● Prompt
Return the full listing word for word, but drop every picture from it.

● Data to process

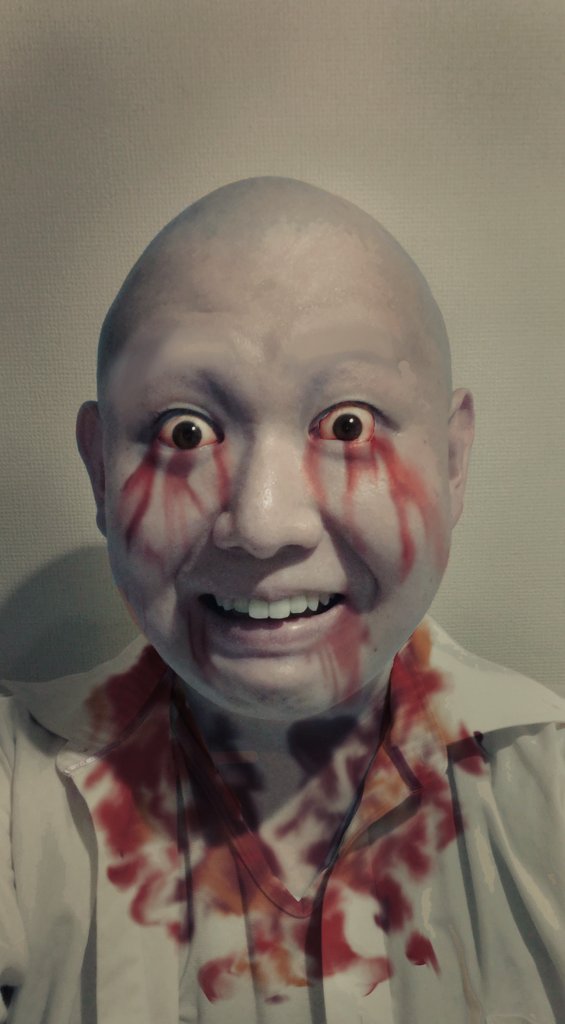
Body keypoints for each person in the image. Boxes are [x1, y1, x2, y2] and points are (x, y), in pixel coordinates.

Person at [1, 177, 564, 1024]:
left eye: (347, 426)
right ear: (100, 473)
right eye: (185, 432)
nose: (263, 526)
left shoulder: (548, 794)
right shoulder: (15, 804)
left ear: (452, 464)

● The answer
Body keypoints for each person in the image. Boxes are [x1, y1, x2, y2] and points are (x, y), in pixel coordinates.

Person at [1, 177, 564, 1024]:
left eye: (347, 426)
right ear: (100, 473)
right eye: (185, 432)
nose: (263, 526)
left shoulder: (548, 794)
right shoulder: (15, 804)
left ear: (452, 464)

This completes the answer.